The Washington Post has an interesting article about an Idaho shooter who wants to claim an insanity defense in a state – Idaho – that is 1 of 4 states that does not recognize the defense. Now, he is appealing to the SCOTUS and asking for his right to make an insanity defense be deemed a constitutional right:
Delling’s lawyers are now at the Supreme Court, asking the justices to rule that the Constitution mandates that such a defense be available for those who, because of mental illness, are not responsible for the mayhem they create.
“For centuries, the moral integrity of the criminal law has depended, in part, on the insanity defense,” Stanford law professor Jeffrey L. Fisher wrote in a petition on Delling’s behalf.
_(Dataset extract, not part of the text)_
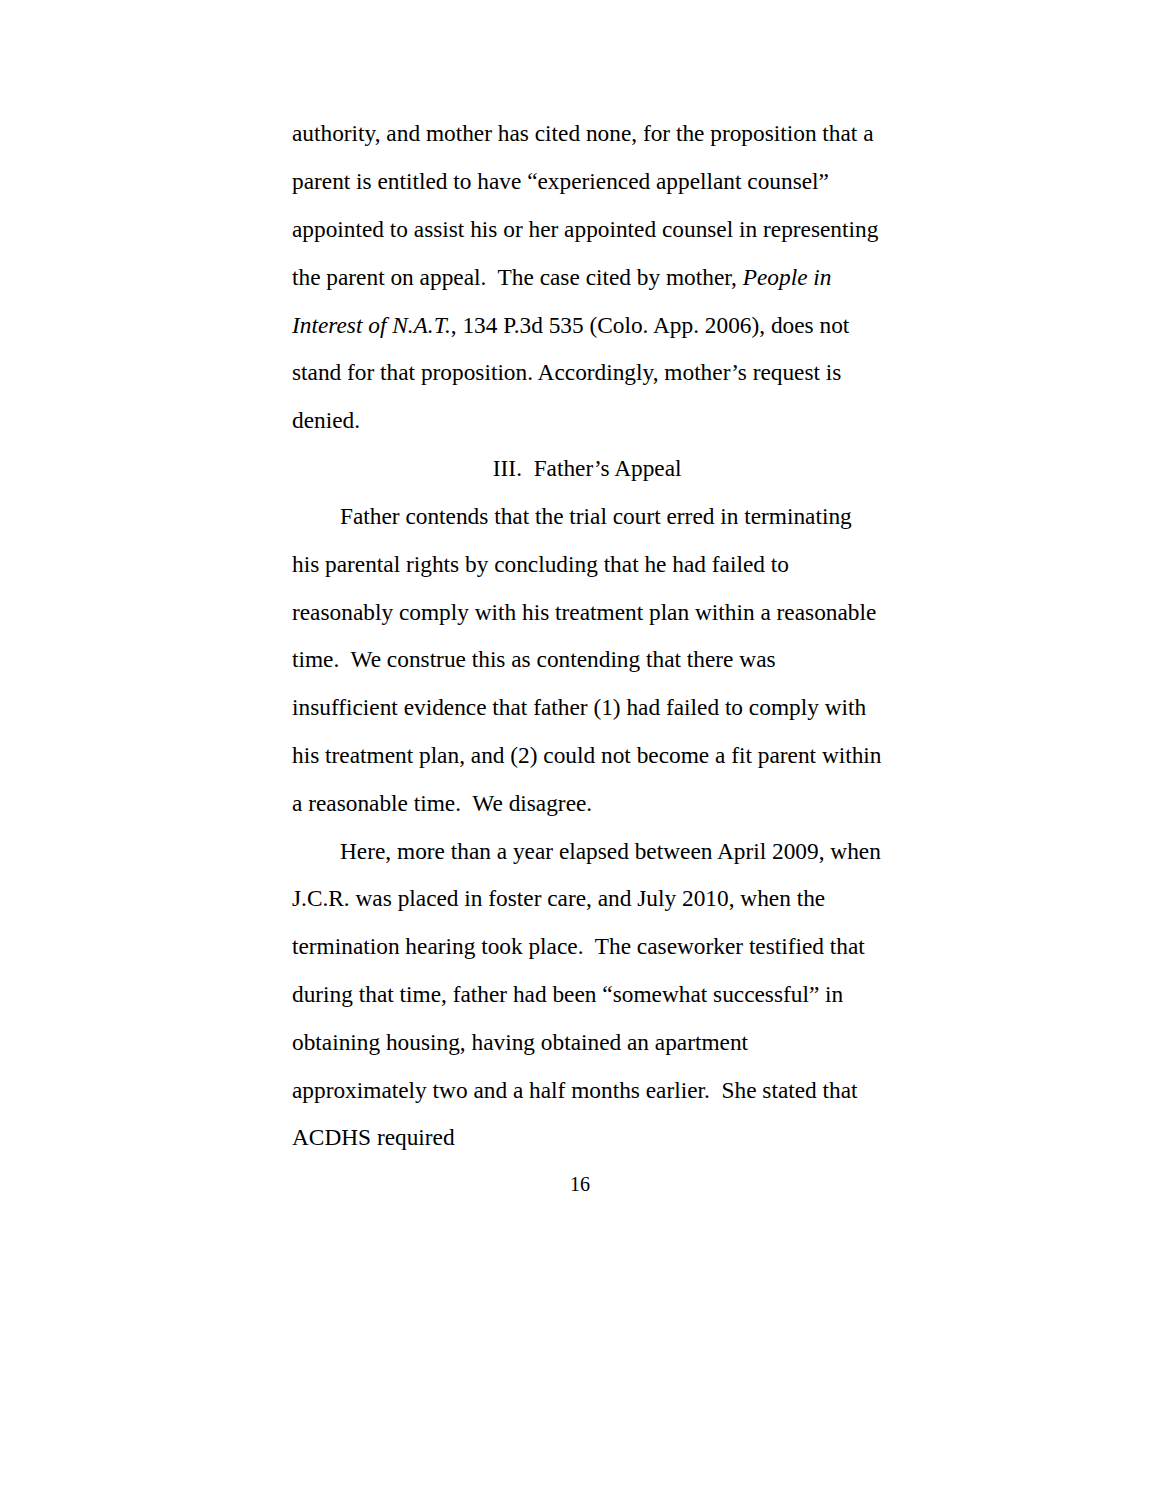authority, and mother has cited none, for the proposition that a parent is entitled to have “experienced appellant counsel” appointed to assist his or her appointed counsel in representing the parent on appeal. The case cited by mother, People in Interest of N.A.T., 134 P.3d 535 (Colo. App. 2006), does not stand for that proposition. Accordingly, mother’s request is denied.
III. Father’s Appeal
Father contends that the trial court erred in terminating his parental rights by concluding that he had failed to reasonably comply with his treatment plan within a reasonable time. We construe this as contending that there was insufficient evidence that father (1) had failed to comply with his treatment plan, and (2) could not become a fit parent within a reasonable time. We disagree.
Here, more than a year elapsed between April 2009, when J.C.R. was placed in foster care, and July 2010, when the termination hearing took place. The caseworker testified that during that time, father had been “somewhat successful” in obtaining housing, having obtained an apartment approximately two and a half months earlier. She stated that ACDHS required
16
Punishment is traditionally justified on the basis of an individual consciously choosing evil over good, Fisher wrote. “Laws such as Idaho’s abandon that basic tenet,” he said.
Fisher contends that Idaho’s law violates the Constitution’s guarantee of due process of law, as well as the Eighth Amendment’s prohibition of cruel and unusual punishment.
All states and the federal government once allowed the insanity defense. But that changed with the public outrage over John W. Hinckley Jr.’s acquittal for reasons of insanity in his assassination attempt on President Ronald Reagan in 1981.